The softer “Louisiana 1927” is more in Ozell’s range. While I’m not that fond of singer-songwriter Randy Newman, I find this is one of his best songs and I’m glad Ozell chose it. For those not familiar, “Louisiana 1927” is about the Great Mississippi Flood of 1927 that left hundreds of thousands of people homeless. I really applaud Ozell for taking a country approach to the song, as the steel guitar throughout really goes with the lyrics perfectly. Up next is one of two original songs on the album, the Aaron Lee Tasjan-written “Git Gone.” Ozell tackles the song written by the folk rock artist with absolute gusto. It’s an upbeat, fun song that has a carefree nature that will easily hook you in. The dreamy “Kill Zone” follows. T Bone Burnett and Roy Orbison wrote this song together, weeks before Orbison died, and is believed to be the last song he wrote. Again Ozell takes a more country approach, as you can hear plenty of steel guitar throughout combined with the piano. This is one of Ozell’s best vocal performances on the album.
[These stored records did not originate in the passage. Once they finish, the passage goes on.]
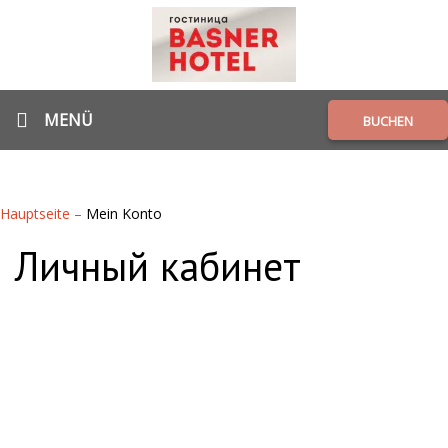
MENÜ
BUCHEN
Hauptseite
–
Mein Konto
Личный кабинет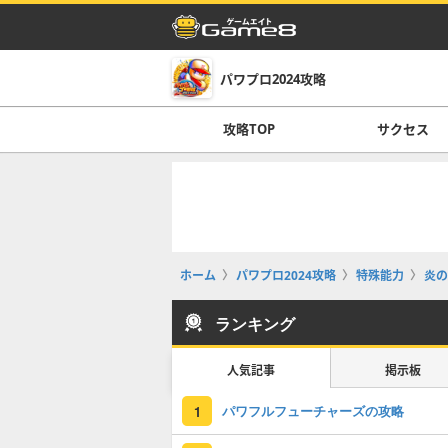
パワプロ2024攻略
攻略TOP
サクセス
ホーム
パワプロ2024攻略
特殊能力
炎の
ランキング
人気記事
掲示板
パワフルフューチャーズの攻略
1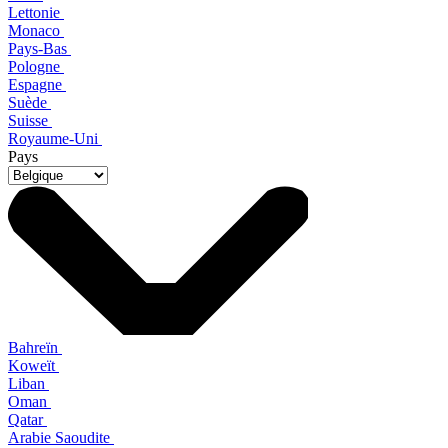
Lettonie
Monaco
Pays-Bas
Pologne
Espagne
Suède
Suisse
Royaume-Uni
Pays
Bahreïn
Koweït
Liban
Oman
Qatar
Arabie Saoudite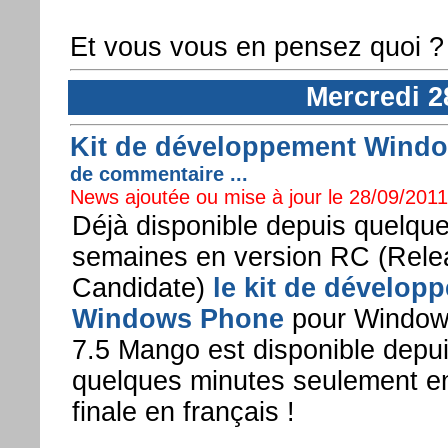
Et vous vous en pensez quoi ?
Mercredi 2
Kit de développement Wind
de commentaire ...
News ajoutée ou mise à jour le 28/09/2011 
Déjà disponible depuis quelqu
semaines en version RC (Rele
Candidate)
le kit de dévelop
Windows Phone
pour Window
7.5 Mango est disponible depu
quelques minutes seulement en
finale en français !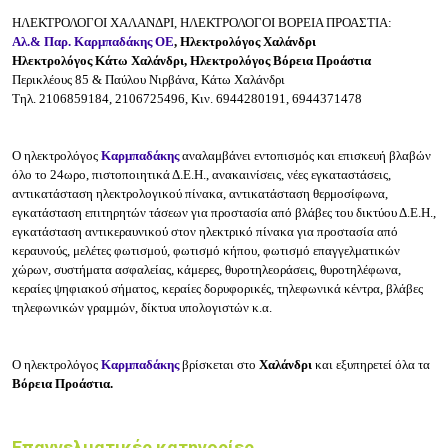
ΗΛΕΚΤΡΟΛΟΓΟΙ ΧΑΛΑΝΔΡΙ, ΗΛΕΚΤΡΟΛΟΓΟΙ ΒΟΡΕΙΑ ΠΡΟΑΣΤΙΑ:
Αλ.& Παρ. Καρμπαδάκης ΟΕ
, Hλεκτρολόγος Χαλάνδρι
Ηλεκτρολόγος Κάτω Χαλάνδρι, Ηλεκτρολόγος Βόρεια Προάστια
Περικλέους 85 & Παύλου Νιρβάνα, Κάτω Χαλάνδρι
Τηλ. 2106859184, 2106725496, Κιν. 6944280191, 6944371478
Ο ηλεκτρολόγος
Καρμπαδάκης
αναλαμβάνει εντοπισμός και επισκευή βλαβών
όλο το 24ωρο, πιστοποιητικά Δ.Ε.Η., ανακαινίσεις, νέες εγκαταστάσεις,
αντικατάσταση ηλεκτρολογικού πίνακα, αντικατάσταση θερμοσίφωνα,
εγκατάσταση επιτηρητών τάσεων για προστασία από βλάβες του δικτύου Δ.Ε.Η.,
εγκατάσταση αντικεραυνικού στον ηλεκτρικό πίνακα για προστασία από
κεραυνούς, μελέτες φωτισμού, φωτισμό κήπου, φωτισμό επαγγελματικών
χώρων, συστήματα ασφαλείας, κάμερες, θυροτηλεοράσεις, θυροτηλέφωνα,
κεραίες ψηφιακού σήματος, κεραίες δορυφορικές, τηλεφωνικά κέντρα, βλάβες
τηλεφωνικών γραμμών, δίκτυα υπολογιστών κ.α.
Ο ηλεκτρολόγος
Καρμπαδάκης
βρίσκεται στο
Χαλάνδρι
και εξυπηρετεί όλα τα
Βόρεια Προάστια.
Επαγγελματικές κατηγορίες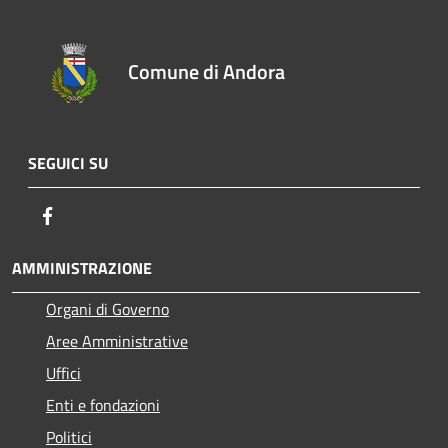
Comune di Andora
SEGUICI SU
Facebook
AMMINISTRAZIONE
Organi di Governo
Aree Amministrative
Uffici
Enti e fondazioni
Politici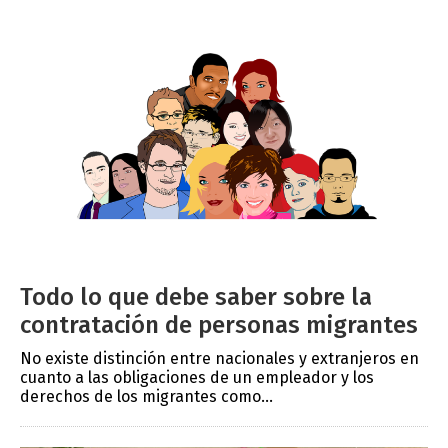
Todo lo que debe saber sobre la
contratación de personas migrantes
No existe distinción entre nacionales y extranjeros en
cuanto a las obligaciones de un empleador y los
derechos de los migrantes como...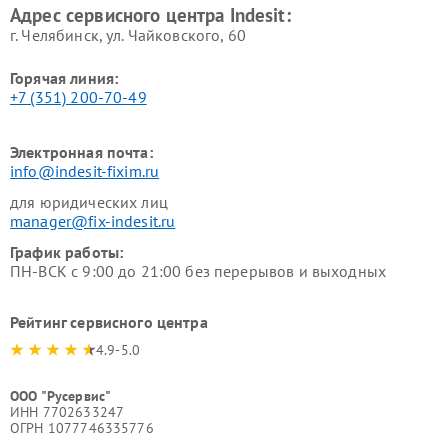
Адрес сервисного центра Indesit:
г. Челябинск, ул. Чайковского, 60
Горячая линия:
+7 (351) 200-70-49
Электронная почта:
info@indesit-fixim.ru
для юридических лиц
manager@fix-indesit.ru
График работы:
ПН-ВСК с 9:00 до 21:00 без перерывов и выходных
Рейтинг сервисного центра
4.9-5.0
ООО "Русервис"
ИНН 7702633247
ОГРН 1077746335776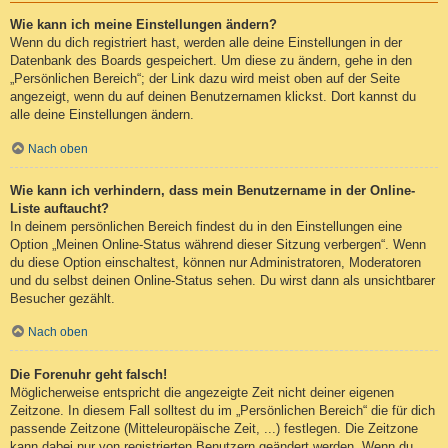
Wie kann ich meine Einstellungen ändern?
Wenn du dich registriert hast, werden alle deine Einstellungen in der
Datenbank des Boards gespeichert. Um diese zu ändern, gehe in den
„Persönlichen Bereich“; der Link dazu wird meist oben auf der Seite
angezeigt, wenn du auf deinen Benutzernamen klickst. Dort kannst du
alle deine Einstellungen ändern.
Nach oben
Wie kann ich verhindern, dass mein Benutzername in der Online-
Liste auftaucht?
In deinem persönlichen Bereich findest du in den Einstellungen eine
Option „Meinen Online-Status während dieser Sitzung verbergen“. Wenn
du diese Option einschaltest, können nur Administratoren, Moderatoren
und du selbst deinen Online-Status sehen. Du wirst dann als unsichtbarer
Besucher gezählt.
Nach oben
Die Forenuhr geht falsch!
Möglicherweise entspricht die angezeigte Zeit nicht deiner eigenen
Zeitzone. In diesem Fall solltest du im „Persönlichen Bereich“ die für dich
passende Zeitzone (Mitteleuropäische Zeit, ...) festlegen. Die Zeitzone
kann dabei nur von registrierten Benutzern geändert werden. Wenn du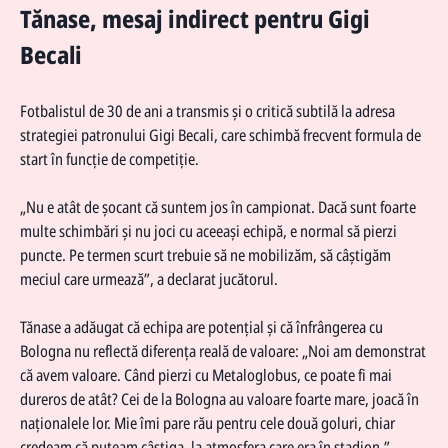
Tănase, mesaj indirect pentru Gigi
Becali
Fotbalistul de 30 de ani a transmis și o critică subtilă la adresa
strategiei patronului Gigi Becali, care schimbă frecvent formula de
start în funcție de competiție.
„Nu e atât de șocant că suntem jos în campionat. Dacă sunt foarte
multe schimbări și nu joci cu aceeași echipă, e normal să pierzi
puncte. Pe termen scurt trebuie să ne mobilizăm, să câștigăm
meciul care urmează”, a declarat jucătorul.
Tănase a adăugat că echipa are potențial și că înfrângerea cu
Bologna nu reflectă diferența reală de valoare: „Noi am demonstrat
că avem valoare. Când pierzi cu Metaloglobus, ce poate fi mai
dureros de atât? Cei de la Bologna au valoare foarte mare, joacă în
naționalele lor. Mie îmi pare rău pentru cele două goluri, chiar
credeam că puteam câștiga, la atmosfera care era în stadion.”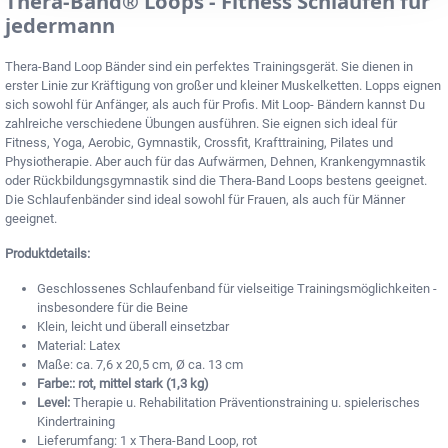
Thera-Band® Loops - Fitness Schlaufen für
jedermann
Thera-Band Loop Bänder sind ein perfektes Trainingsgerät. Sie dienen in
erster Linie zur Kräftigung von großer und kleiner Muskelketten. Lopps eignen
sich sowohl für Anfänger, als auch für Profis. Mit Loop- Bändern kannst Du
zahlreiche verschiedene Übungen ausführen. Sie eignen sich ideal für
Fitness, Yoga, Aerobic, Gymnastik, Crossfit, Krafttraining, Pilates und
Physiotherapie. Aber auch für das Aufwärmen, Dehnen, Krankengymnastik
oder Rückbildungsgymnastik sind die Thera-Band Loops bestens geeignet.
Die Schlaufenbänder sind ideal sowohl für Frauen, als auch für Männer
geeignet.
Produktdetails:
Geschlossenes Schlaufenband für vielseitige Trainingsmöglichkeiten -
insbesondere für die Beine
Klein, leicht und überall einsetzbar
Material: Latex
Maße: ca. 7,6 x 20,5 cm, Ø ca. 13 cm
Farbe:: rot, mittel stark (1,3 kg)
Level:
Therapie u. Rehabilitation Präventionstraining u. spielerisches
Kindertraining
Lieferumfang: 1 x Thera-Band Loop, rot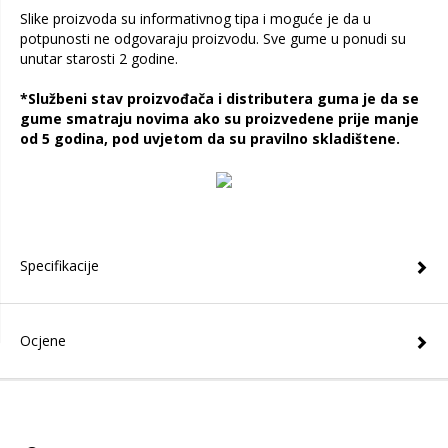
Slike proizvoda su informativnog tipa i moguće je da u
potpunosti ne odgovaraju proizvodu. Sve gume u ponudi su
unutar starosti 2 godine.
*Službeni stav proizvođača i distributera guma je da se
gume smatraju novima ako su proizvedene prije manje
od 5 godina, pod uvjetom da su pravilno skladištene.
Specifikacije
Ocjene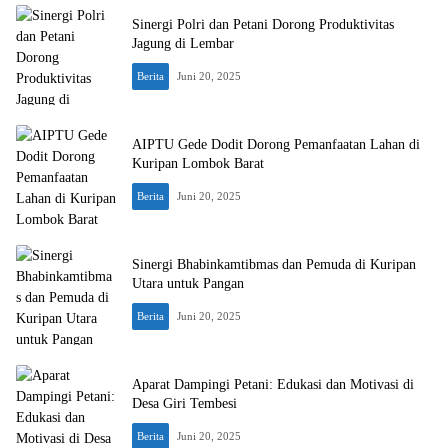
Sinergi Polri dan Petani Dorong Produktivitas
Jagung di Lembar
Berita
Juni 20, 2025
AIPTU Gede Dodit Dorong Pemanfaatan Lahan di
Kuripan Lombok Barat
Berita
Juni 20, 2025
Sinergi Bhabinkamtibmas dan Pemuda di Kuripan
Utara untuk Pangan
Berita
Juni 20, 2025
Aparat Dampingi Petani: Edukasi dan Motivasi di
Desa Giri Tembesi
Berita
Juni 20, 2025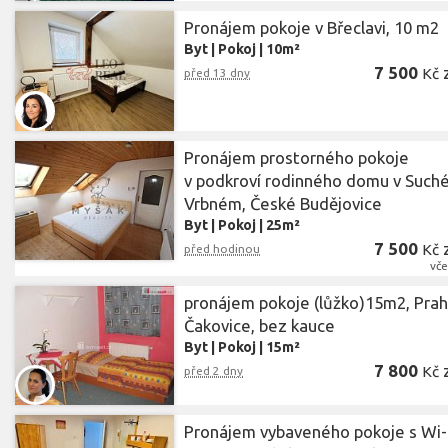
Pronájem pokoje v Břeclavi, 10 m2
Byt
|
Pokoj
|
10m²
7 500
Kč
před 13 dny
Pronájem prostorného pokoje
v podkroví rodinného domu v Such
Vrbném, České Budějovice
Byt
|
Pokoj
|
25m²
7 500
Kč
před hodinou
vče
pronájem pokoje (lůžko)15m2, Prah
Čakovice, bez kauce
Byt
|
Pokoj
|
15m²
7 800
Kč
před 2 dny
Pronájem vybaveného pokoje s Wi-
“Number One” is another Tasjan-written song. The song is about struggling to live with a spouse who spends more time doing stuff like smoking than loving their significant other. It’s a heartbreak ballad that slowly unwinds itself and the more I’ve listened to it, the more I’ve enjoyed it. It’s one of those songs that take time to grow, but once it does you can really connect with it. Ozell goes in a more pop direction on “Only in the Movies.” It’s a David Mead song, a pop artist based out of Nashville. The song is about how relationships in real life don’t make sense and end how they should, only in the movies. It’s a pretty straightforward song. The same can pretty much be said for “No One is to Blame,” a song by English soft rock artist Howard Jones. The song is about being attracted or in love with someone, yet you can’t do anything about it. Your attitude towards this song will probably be dictated by your feelings towards new wave music of the 80s, which most people either love or hate.

Ozell tackles the Hank Williams song “I Can’t Help It If I’m Still In Love With You” next. British folk/alt-country artist Teddy Thompson joins her on the song. Thompson is the son of Americana artist Richard Thompson. As someone who has never heard a Hank Williams song he didn’t like, I of course enjoyed Ozell’s version. Once again this country/folk sound really suits her well and I think I would like to hear more from her in this vein. Take It With Me closes out with the Tom Waits song and album’s title track. “Take It With Me” is a soft, somber love ballad that really can tug at your heartstrings. It’s a Waits song, so of course it cuts deep. It’s a beautiful song that suits a beautiful voice like Ozell’s.

Take It With Me is the kind of album any music fan can pick up and enjoy. Ozell really does a great job picking some of the masters of each genre to cover on the album and proves to be up to the task in doing the songs justice. It should be noted too that the album has two bonus track worth checking out, Ray Charles’ “Come Back Baby” and Hanks’ “I Saw The Light.” You might not like every song on this album, but when an album jumps around to a lot of genres this tends to be the case. There’s something for everyone on this album, but really I thought Ozell shined best on the folk/country-driven tracks. I hope on her next album with original material that she goes in this direction, as her voice has that smooth, yet earthy tone that goes well with steel guitar. Sunny Ozell may be well versed in classical and jazz music, but she fits like a glove with Americana.